Cornell College offers program to pay half of students’ federal loans up to $12,000
Cornell College is kicking off a new program to take a stand against college debt by committing to pay half of students’ federal loans–up to $12,000–at the time of their graduation.
This Debt Reduction Pledge will provide funding to 65 first-year students starting with those enrolling for the 2022-23 academic year. The only requirements to receive the funding are that students must graduate from Cornell in four years, live on campus, maintain good academic standing, and stay enrolled as a full-time student.
Cornell Vice President for Enrollment Management Wendy Beckemeyer, who has worked in higher education for 30 years, says this is unlike any program she’s seen before.
“We want Cornell to be a difference-maker in higher education, and run-of-the-mill programs aren’t providing the solutions to the current problems with access and affordability,” Beckemeyer said. “The Debt Reduction Pledge is one more thing we can do to help students access a quality education and reduce debt, so our graduates can take the next steps in life with fewer financial worries.”
Here’s how it works:
- If students take out $24,000 or more of federal loans, the college will pay up to $12,000.
- If students take out less than $24,000, the college will pay half of their final federal student loan bill.
- For example: At the time of graduation, the college would pay $4,000 for a student who has borrowed $8,000 in federal loans.
Director of Admission Drew Shradel says $12,000 is significant because it’s the maximum amount of federal loans students can borrow for their first two years.
“It’s an awesome way for students to attend college for two out of the four years, essentially debt-free,” Shradel said. “You’ll be able to focus on your studies and not have to worry about as much debt because the college is going to pick up half of your federal loans.”
Admitted students don’t need to fill out any additional complicated forms to take part in the program, just the FAFSA and a very simple Cornell form located on the website that shows their interest in the program with no detailed financial aid questions.
The Debt Reduction Pledge works in conjunction with all of Cornell’s current financial assistance support and doesn’t impact any aid, scholarships, work-study, or other support students would receive in their financial aid package. The admission team will select the candidates for the program based on student achievement, student need (based on their FAFSA), and composition of the incoming class.

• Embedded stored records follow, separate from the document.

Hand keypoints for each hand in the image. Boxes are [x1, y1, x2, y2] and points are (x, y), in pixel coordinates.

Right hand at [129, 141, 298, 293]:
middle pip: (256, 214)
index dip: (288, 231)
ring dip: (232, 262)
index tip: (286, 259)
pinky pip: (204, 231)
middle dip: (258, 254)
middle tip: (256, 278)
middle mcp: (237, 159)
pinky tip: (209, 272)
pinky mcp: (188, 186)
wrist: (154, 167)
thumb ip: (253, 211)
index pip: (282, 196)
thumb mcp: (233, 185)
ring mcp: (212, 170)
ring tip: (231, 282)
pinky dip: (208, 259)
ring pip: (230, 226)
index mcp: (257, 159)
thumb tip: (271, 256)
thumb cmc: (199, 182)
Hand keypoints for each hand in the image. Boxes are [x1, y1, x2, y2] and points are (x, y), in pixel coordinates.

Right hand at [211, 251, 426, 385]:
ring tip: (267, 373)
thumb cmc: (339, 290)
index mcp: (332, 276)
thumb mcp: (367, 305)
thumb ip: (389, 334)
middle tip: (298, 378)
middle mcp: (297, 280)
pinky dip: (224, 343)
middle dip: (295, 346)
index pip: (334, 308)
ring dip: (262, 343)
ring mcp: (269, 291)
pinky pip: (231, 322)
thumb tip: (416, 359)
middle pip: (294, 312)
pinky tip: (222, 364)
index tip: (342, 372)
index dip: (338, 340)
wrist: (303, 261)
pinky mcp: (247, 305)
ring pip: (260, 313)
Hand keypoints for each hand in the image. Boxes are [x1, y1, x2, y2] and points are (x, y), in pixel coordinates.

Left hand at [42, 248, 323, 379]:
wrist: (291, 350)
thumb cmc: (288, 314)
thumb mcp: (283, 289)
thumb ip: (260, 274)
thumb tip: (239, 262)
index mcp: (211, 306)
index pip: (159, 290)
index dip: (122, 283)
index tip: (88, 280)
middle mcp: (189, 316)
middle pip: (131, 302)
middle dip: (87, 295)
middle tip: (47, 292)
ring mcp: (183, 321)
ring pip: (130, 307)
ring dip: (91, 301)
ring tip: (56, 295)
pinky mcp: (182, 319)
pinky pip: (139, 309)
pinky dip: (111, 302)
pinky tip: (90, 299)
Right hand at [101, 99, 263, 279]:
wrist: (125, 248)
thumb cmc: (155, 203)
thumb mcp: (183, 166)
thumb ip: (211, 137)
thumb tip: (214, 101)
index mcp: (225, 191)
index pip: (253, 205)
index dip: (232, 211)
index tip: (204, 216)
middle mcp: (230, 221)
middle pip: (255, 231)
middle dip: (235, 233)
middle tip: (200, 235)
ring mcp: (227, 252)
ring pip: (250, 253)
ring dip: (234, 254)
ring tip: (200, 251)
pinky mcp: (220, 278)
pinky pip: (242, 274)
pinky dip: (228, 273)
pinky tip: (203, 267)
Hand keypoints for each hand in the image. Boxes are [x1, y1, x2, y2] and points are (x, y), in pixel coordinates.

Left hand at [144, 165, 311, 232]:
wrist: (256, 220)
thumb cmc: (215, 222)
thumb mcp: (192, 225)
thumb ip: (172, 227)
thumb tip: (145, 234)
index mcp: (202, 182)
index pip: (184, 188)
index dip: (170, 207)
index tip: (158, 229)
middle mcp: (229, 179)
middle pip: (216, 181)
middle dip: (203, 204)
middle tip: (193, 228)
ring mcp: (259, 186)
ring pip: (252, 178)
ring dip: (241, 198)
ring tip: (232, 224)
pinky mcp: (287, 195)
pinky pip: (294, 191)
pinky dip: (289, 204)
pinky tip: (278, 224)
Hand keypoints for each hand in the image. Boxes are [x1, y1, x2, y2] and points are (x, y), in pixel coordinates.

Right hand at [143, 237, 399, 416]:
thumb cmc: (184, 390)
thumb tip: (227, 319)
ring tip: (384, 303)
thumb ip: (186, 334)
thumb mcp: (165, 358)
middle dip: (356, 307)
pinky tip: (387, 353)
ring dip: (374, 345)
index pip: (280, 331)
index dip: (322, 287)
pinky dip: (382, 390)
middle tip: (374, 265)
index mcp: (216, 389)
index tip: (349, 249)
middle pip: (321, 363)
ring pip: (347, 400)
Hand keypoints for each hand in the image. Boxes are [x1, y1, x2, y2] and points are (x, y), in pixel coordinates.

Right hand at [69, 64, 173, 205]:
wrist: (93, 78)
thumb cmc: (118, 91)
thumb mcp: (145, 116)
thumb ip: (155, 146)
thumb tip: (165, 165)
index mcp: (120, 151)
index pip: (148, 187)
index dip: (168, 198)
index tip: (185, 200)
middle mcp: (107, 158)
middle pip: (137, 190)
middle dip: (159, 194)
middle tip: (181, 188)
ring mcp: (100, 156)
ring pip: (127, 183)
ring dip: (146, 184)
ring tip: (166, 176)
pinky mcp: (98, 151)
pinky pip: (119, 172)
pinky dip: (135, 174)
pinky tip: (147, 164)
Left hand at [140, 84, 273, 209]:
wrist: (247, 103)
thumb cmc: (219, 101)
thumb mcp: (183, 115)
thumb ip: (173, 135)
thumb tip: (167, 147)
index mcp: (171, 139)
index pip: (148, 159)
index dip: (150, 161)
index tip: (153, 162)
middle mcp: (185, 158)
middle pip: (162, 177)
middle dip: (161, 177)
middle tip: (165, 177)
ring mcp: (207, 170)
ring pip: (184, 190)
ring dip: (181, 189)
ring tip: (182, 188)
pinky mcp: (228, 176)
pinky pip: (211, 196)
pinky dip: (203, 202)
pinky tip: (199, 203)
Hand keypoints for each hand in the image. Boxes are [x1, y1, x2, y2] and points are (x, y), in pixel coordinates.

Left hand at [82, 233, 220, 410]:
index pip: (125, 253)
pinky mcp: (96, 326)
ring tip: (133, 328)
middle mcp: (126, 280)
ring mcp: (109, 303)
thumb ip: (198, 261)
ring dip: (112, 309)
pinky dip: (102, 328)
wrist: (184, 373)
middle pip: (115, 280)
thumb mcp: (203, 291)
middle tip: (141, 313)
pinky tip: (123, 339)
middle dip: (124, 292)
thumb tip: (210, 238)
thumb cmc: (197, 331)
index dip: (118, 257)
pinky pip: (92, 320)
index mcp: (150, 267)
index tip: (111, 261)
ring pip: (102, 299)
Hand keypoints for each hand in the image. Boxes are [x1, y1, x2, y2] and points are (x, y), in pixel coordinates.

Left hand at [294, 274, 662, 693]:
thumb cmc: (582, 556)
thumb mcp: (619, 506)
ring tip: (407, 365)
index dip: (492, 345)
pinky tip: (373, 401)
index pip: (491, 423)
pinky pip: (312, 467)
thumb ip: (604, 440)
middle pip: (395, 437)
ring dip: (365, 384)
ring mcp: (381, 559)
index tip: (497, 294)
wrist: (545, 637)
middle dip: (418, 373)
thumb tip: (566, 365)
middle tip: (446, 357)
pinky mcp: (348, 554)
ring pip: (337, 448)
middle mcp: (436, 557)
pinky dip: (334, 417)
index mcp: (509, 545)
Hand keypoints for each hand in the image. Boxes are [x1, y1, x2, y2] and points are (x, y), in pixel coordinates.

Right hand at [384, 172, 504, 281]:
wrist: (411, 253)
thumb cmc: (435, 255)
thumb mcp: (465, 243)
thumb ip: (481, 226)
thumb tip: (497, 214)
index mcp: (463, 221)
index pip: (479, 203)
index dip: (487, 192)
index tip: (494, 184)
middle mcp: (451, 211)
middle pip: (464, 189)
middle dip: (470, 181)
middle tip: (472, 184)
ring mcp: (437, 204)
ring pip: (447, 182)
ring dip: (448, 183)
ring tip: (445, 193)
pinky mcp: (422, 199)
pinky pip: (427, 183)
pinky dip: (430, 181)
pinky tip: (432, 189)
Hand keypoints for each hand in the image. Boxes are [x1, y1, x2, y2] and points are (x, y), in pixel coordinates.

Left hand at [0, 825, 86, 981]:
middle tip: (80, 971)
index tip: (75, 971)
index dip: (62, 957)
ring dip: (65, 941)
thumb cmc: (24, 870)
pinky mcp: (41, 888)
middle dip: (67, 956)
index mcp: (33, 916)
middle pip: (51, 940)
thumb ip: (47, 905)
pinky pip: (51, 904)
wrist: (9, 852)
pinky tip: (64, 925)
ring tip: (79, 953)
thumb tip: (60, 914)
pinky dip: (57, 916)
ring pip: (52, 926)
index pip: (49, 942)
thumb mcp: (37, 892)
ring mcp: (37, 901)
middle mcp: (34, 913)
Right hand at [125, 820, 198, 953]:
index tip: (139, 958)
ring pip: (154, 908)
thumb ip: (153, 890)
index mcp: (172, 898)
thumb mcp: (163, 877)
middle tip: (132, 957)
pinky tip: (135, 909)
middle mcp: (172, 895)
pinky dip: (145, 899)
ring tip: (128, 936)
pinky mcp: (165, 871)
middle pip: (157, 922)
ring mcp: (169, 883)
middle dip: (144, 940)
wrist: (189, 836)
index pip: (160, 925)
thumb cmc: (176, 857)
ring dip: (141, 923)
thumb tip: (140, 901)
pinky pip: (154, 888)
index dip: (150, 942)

“With this pledge, it’s very rewarding to know that more people will have access to higher education,” Beckemeyer said. “Cornell’s Debt Reduction Pledge is going to impact their lives and the lives of others. Research shows if you have a college education you are more likely to give blood, volunteer, vote, and you are more likely to have kids that do well in school, do well in math, and go to college. This is an opportunity to make a significant difference.”
Cornell has prioritized the reduction of student debt and improving financial aid modeling during the creation of its latest strategic plan, which is why this new Debt Reduction Pledge, the Cornell College Freeway Scholarship, and the Cornell College Iowa Promise Scholarship are all new initiatives.
About Cornell College:
Cornell College is a liberal arts college of approximately 1,000 students in Mount Vernon, Iowa. Cornellians have been living, learning, and teaching on the block plan, One Course At A Time, since 1978. Each 18-day course can take students and professors off-campus and even out of the country due to the block’s flexibility, and students fully immerse themselves in their topic of study, taking field trips, diving into research, creating an art exhibit, or exploring issues in the local community. With students from 48 states and 18 foreign countries, as well as renowned faculty, speakers, and entertainers, Cornell offers the world from its campus.